Chlorocitric acid
- Names: IUPAC name 1-chloro-2-hydroxypropane-1,2,3-tricarboxylic acid

Identifiers
- 3D model (JSmol): Interactive image;
- ChemSpider: 9710713;
- PubChem CID: 11535932;
- UNII: 0W1BY8O77G;

Properties
- Chemical formula: C_{6}H_{7}ClO_{7}
- Molar mass: 226.57 g·mol^{−1}
- Solubility in water: soluble

= Chlorocitric acid =

Chlorocitric acid is a organochlorine compound, a derivative of citric acid, belonging to the group of tricarboxylic acids and their derivatives, characterized by the presence of three carboxyl groups. Its chemical formula is C6H7ClO7.

▸ DATASET CONTENT:

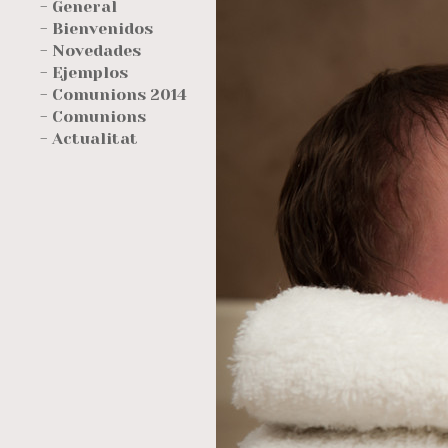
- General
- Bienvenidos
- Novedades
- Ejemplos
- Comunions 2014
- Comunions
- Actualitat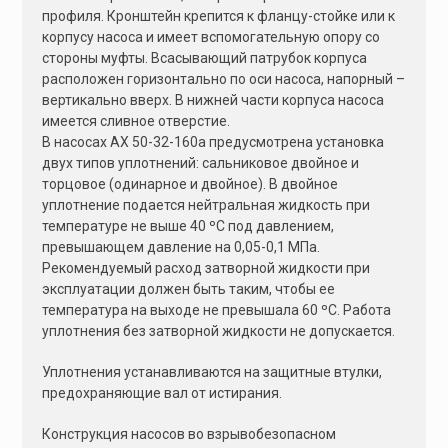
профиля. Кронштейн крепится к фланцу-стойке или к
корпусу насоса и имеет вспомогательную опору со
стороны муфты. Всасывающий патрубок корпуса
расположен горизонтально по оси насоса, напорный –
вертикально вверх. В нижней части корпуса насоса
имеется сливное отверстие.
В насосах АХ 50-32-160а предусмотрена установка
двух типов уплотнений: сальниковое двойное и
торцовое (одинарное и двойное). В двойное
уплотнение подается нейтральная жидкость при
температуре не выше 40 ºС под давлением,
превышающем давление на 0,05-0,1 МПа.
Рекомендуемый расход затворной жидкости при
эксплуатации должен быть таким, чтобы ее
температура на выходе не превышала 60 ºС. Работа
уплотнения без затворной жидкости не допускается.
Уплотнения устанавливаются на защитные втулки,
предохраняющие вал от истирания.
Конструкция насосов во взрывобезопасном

==

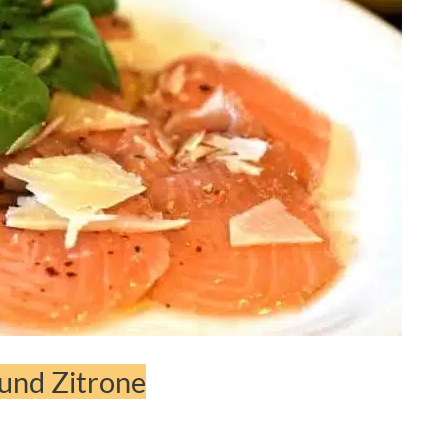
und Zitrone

▸ WORK TASK 1: According to the chlorocitric acid text, what is the molar mass of the compound?
▸ WORK TASK 2: Transcribe the chlorocitric acid text word for word, starting with "Identifiers" and going on through "formula is C6H7ClO7.".
▸ WORK TASK 3: Pick up the chlorocitric acid text after its final sentence and continue writing it.

▸ TASK ANSWER 1: 226.57 g·mol⁻¹

▸ TASK ANSWER 2:
Identifiers
- 3D model (JSmol): Interactive image;
- ChemSpider: 9710713;
- PubChem CID: 11535932;
- UNII: 0W1BY8O77G;

Properties
- Chemical formula: C_{6}H_{7}ClO_{7}
- Molar mass: 226.57 g·mol^{−1}
- Solubility in water: soluble

= Chlorocitric acid =

Chlorocitric acid is a organochlorine compound, a derivative of citric acid, belonging to the group of tricarboxylic acids and their derivatives, characterized by the presence of three carboxyl groups. Its chemical formula is C6H7ClO7.

▸ TASK ANSWER 3:
==Natural occurrence==
The acid has been detected in human blood. Chlorocitric acid is not a naturally occurring metabolite; it is found exclusively in individuals who have been exposed to this compound or its derivatives. From a scientific perspective, chlorocitric acid is considered to be part of the human exposome, which encompasses all exposures that individuals encounter throughout their lifetime and their impact on health. These exposures begin before birth and include environmental and occupational factors.

==Synthesis==
Chlorocitric acid is obtained by the action of hypochlorous acid on aconitic acid in aqueus solution.

==Physical properties==
The acid is uncrystallizible, soluble in water and ether. The compound decomposes when heated, releasing hydrochloric acid and oxycitric acid.

==Uses==
There are reports suggesting that chlorocitric acid might be used as an anti-obesity agent.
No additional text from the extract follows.